I furti sono avvenuti nella notte tra giovedì e venerdì:
- a Caiolo, presso il Golf Club è stata rubata una pala gommata Bobcat del valore di 50.000 euro e un escavatore marca Tekeuchi del valore di 15.000 euro;
- ad Albosaggia, presso un fondo agricolo privato è sparito un trattore New Holland del valore di 20.000 euro. (Oltre al danno anche la beffa, in quanto tutti i mezzi non erano coperti da assicurazione contro il furto)
Alle ore 8 del mattino i proprietari hanno sporto denuncia presso il Comando Carabinieri di Sondrio che ha diramato immediatamente le ricerche fornendo i dati dei mezzi rubati alle centrali operative di tutte le forze dell'ordine e curato l’inserimento degli stessi dati presso la Banca Dati interforze. La tempestività dei militari si è rivelata preziosa in quanto, poco dopo, alle successive ore 12.30, sull’autostrada A4 tra Mestre e Portogruaro, in località San Stino di Livenza (VE), una pattuglia del Distaccamento di Polizia Stradale di San Donà di Piave, ha proceduto al controllo di un autoarticolato con targa rumena che procedeva in direzione di Trieste (e quindi del confine di Stato). All’interno del tir gli agenti hanno rinvenuto i tre mezzie, dal controllo dei numeri di telaio, li hanno riconosciuti subito come quelli rubati in Valtellina.

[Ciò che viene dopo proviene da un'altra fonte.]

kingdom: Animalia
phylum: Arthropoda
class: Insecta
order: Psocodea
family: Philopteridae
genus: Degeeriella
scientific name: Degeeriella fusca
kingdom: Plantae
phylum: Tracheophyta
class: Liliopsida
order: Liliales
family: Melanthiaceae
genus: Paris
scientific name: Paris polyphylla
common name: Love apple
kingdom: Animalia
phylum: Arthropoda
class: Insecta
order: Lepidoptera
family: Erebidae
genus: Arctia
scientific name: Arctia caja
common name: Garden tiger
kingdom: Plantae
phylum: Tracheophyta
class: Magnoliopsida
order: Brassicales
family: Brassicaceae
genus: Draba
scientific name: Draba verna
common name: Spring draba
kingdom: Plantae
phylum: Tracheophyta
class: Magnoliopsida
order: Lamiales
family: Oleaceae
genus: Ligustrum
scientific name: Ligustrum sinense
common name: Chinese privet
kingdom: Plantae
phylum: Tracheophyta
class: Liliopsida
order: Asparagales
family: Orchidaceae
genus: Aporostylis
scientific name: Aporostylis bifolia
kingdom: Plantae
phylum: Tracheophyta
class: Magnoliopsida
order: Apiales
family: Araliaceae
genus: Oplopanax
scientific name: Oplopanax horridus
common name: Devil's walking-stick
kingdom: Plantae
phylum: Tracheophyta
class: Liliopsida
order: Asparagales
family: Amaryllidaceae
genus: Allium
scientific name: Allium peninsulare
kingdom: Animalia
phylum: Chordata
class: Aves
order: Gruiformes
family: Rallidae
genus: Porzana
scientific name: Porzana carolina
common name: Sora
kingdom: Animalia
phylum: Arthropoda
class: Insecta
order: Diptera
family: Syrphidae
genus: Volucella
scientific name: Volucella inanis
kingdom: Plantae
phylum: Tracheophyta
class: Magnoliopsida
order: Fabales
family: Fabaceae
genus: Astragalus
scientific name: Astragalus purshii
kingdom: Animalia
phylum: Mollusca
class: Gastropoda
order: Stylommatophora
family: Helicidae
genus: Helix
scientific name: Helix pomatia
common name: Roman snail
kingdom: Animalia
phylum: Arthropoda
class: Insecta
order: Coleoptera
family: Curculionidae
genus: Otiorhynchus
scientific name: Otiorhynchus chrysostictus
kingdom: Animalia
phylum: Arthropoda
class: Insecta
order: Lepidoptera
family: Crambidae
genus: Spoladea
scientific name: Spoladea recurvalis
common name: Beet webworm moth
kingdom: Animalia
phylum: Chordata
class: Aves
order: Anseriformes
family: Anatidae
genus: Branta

A questo punto sono scattate le manette per i due cittadini rumeni che stavano conducendo il camion, ovvero il 48enne D. C. T. e il 28enne I. G. L., sottoposti a fermo di polizia giudiziaria per ricettazione. Il camion, a bordo del quale viaggiavano, è stato sottoposto a sequestro, mentre i tre mezzi, recuperati, saranno restituiti nei prossimi giorni agli increduli proprietari. Le indagini che procedono ora congiuntamente tra i due organi di polizia, dovranno accertare dove sarebbero finiti i mezzi rubati e se i due rumeni si siano avvalsi di qualche “basista” nel sondriese.